Figure 2Evolution of exon-intron structure in six Glires and primate species using positions of mouse introns as the reference gene structure. A total of 363 intron positions from mouse lincRNA genes were used for this reconstruction. A total of 124 conserved intron positions (intron positions that were present in the mouse lincRNA genes and in the orthologous position of primates and/or out-group consensus sequence, underlined in the Figure 1) were found. “-” means that loss of introns in mouse cannot be detected because mouse introns were used as a reference in our reconstructions.
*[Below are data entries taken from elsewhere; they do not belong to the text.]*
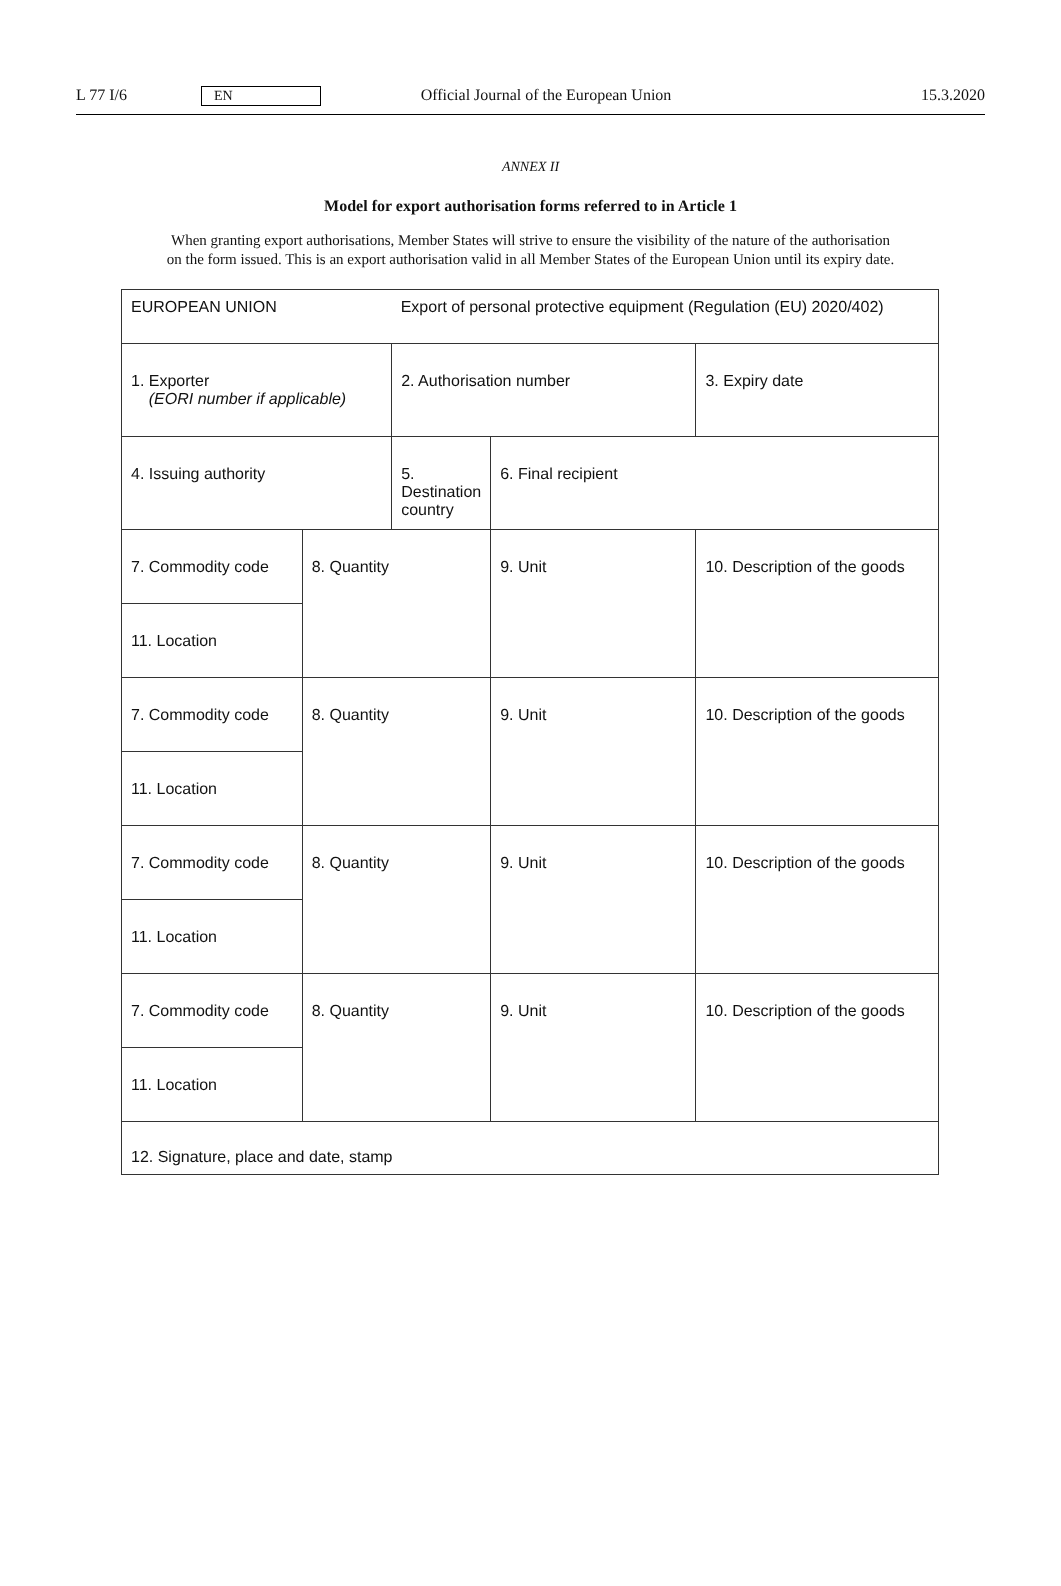L 77 I/6 EN Official Journal of the European Union 15.3.2020
ANNEX II
Model for export authorisation forms referred to in Article 1
When granting export authorisations, Member States will strive to ensure the visibility of the nature of the authorisation on the form issued. This is an export authorisation valid in all Member States of the European Union until its expiry date.
| EUROPEAN UNION | | Export of personal protective equipment (Regulation (EU) 2020/402) | | |
| 1. Exporter (EORI number if applicable) | | 2. Authorisation number | | 3. Expiry date |
| 4. Issuing authority | | 5. Destination country | 6. Final recipient | |
| 7. Commodity code | 8. Quantity | | 9. Unit | 10. Description of the goods |
| 11. Location | | | | |
| 7. Commodity code | 8. Quantity | | 9. Unit | 10. Description of the goods |
| 11. Location | | | | |
| 7. Commodity code | 8. Quantity | | 9. Unit | 10. Description of the goods |
| 11. Location | | | | |
| 7. Commodity code | 8. Quantity | | 9. Unit | 10. Description of the goods |
| 11. Location | | | | |
| 12. Signature, place and date, stamp | | | | |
Figure 3Evolution of exon-intron structure in six primate and Glires species using positions of human introns as the reference gene structure. A total of 656 intron positions from human lincRNA genes were used for this reconstruction. A total of 509 conserved intron positions (intron positions that were present in the mouse lincRNA genes and in the orthologous position of Glires and/or outgroup consensus sequence, underlined in the Figure 1) were found. “-” means that loss of introns in human cannot be detected because human introns were used as a reference in our reconstructions.